Le management améliore-t-il le travail des salariés ?

Synthèse de l'article

Collègues, marre des réorganisations à répétition qui ne changent rien à notre quotidien ? Cet article met le doigt sur le problème : des directeurs qui défilent, des réunions interminables où il faut faire semblant, et des managers qui ne savent plus manager. C'est nous, les collègues, qui en faisons les frais quand les problèmes sont cachés au lieu d'être résolus !

A chaque Directeur son organisation:

Chaque deux ans et demi, nous avons un nouveau Directeur puisqu’il y en a eu 7 en 17 ans d’usine. Chaque Directeur arrive avec sa mallette et un projet de nouvelle organisation. Qui dit nouvelle organisation dit modification de la pyramide des managers, mais la modification a une constante, elle ne fait que maîtriser le tiers du temps où les machines tournent.
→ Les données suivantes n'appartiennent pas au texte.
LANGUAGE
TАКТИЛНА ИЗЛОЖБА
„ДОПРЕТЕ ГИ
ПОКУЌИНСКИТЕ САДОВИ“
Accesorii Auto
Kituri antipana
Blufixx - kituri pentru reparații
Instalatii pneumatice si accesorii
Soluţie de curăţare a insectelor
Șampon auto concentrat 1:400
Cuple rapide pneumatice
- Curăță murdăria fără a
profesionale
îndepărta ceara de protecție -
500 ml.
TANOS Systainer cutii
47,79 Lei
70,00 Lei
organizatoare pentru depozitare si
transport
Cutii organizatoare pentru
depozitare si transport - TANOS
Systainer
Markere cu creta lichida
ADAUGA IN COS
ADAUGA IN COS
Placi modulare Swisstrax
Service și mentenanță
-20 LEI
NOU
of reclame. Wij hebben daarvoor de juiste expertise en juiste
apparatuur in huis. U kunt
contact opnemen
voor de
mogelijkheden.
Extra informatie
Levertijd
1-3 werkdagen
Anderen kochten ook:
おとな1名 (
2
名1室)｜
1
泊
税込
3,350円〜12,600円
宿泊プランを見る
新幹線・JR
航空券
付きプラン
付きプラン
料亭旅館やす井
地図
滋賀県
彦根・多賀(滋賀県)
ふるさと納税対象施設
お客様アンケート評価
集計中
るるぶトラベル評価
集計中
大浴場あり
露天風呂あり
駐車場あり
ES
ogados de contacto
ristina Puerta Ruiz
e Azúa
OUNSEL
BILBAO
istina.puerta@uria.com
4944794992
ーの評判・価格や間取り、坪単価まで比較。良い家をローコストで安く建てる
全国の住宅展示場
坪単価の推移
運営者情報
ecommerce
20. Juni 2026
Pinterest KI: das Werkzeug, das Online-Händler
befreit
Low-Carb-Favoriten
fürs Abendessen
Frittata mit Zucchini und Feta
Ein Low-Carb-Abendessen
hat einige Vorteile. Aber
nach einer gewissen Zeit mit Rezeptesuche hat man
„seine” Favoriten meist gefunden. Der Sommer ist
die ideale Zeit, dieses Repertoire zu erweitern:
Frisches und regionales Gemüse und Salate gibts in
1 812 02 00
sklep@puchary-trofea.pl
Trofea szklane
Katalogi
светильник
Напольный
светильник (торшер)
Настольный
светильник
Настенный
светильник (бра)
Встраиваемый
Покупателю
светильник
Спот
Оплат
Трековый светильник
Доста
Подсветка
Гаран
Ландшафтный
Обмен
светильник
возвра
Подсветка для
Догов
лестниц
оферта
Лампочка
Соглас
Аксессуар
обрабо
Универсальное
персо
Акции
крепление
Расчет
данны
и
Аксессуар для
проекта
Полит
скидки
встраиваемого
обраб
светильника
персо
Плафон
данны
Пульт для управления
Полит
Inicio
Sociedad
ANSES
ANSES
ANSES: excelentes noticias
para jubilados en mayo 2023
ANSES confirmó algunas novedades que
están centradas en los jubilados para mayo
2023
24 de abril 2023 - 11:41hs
Et comme il faut aussi s’occuper des deux tiers du temps où les managers n’étaient pas là, voilà la journée bien remplie en réunionnite.

Réunion: mode d’emploi

Si vous voulez voir votre chef, ne comptez pas sur lui pour vos petits problèmes, il ne faut pas le déranger car il s’occupe des problèmes de l’usine (sauf des vôtres). Trop de réunions nuit à la qualité des réunions. Les réunions sont un cinéma où il faut paraître bonne figure:

  • – être au courant des choses,
  • – produire des tableaux et des graphes,
  • – dire qu’on a demandé des analyses,
  • – affirmer qu’on a des pistes de solution,
  • – savoir vendre le remède miracle,
  • – vanter les qualités de sa potion en cachant bien ses défauts,
  • – avoir des alliés intéressés (le retour d’ascenseur) ou obligés (je te tiens tu me tiens par la barbichette).

La check-list du parfait manager est là.

Il est tentant de ne faire que ce qui fait plaisir à entendre, d’abonder dans l’idée du supérieur, bonne ou moins bonne, parce que c’est le chef. Oser défendre un autre point de vue est difficile, pas vraiment encouragé, et en tout cas risqué.

Apprendre le métier:

Etre changé de poste, ce n’est pas facile à vivre. Si on a un poste de manager plus valorisant, tout le monde il est beau et les employés-ouvriers (ou les agents de maîtrise) sont bien gentils de former leur nouveau manager aux responsabilités de sa tâche. Le problème est qu’il ne suffit pas d’avoir le titre de responsable pour assumer des responsabilités et qu’avant de bien commander, il faut apprendre le métier. Quand on change d’organisation, il faut une période de rodage, tout comme avec une nouvelle voiture, et il vaut mieux rouler cool pour ne pas créer de frictions. Si on se plaint du booster qui chute après une nouvelle organisation, c’est qu’il valait mieux ne pas faire cette nouvelle organisation. Et si on n’a pas anticipé cette organisation en mettant un booster adapté, il est sûr qu’on va se plaindre. C’est le serpent qui se mord la queue.

Savoir manager:

Si on a un poste de manager moins valorisant parce qu’il ne comporte plus d’aspect management, c’est souvent parce qu’on n’a pas apprécié une façon de manager. Il y a la façon qui ne créé pas de vague parce qu’on a installé un bon brise vagues et la façon où on accepte la vague tout en sachant qu’elle amènera un sable nouveau en en retirant un peu de l’ancien. Manager en acceptant d’écouter les salariés ou de trancher dans des problèmes n’est pas bien vu et on risque les foudres du Comité de Direction Usine. Les managers qui réussissent à briser les vagues, c’est-à-dire à se contenter de parler aux salariés et à masquer les problèmes sont bien vus, mais c’est ensuite les Ressources Humaines qui font face au malaise et au mécontentement des salariés.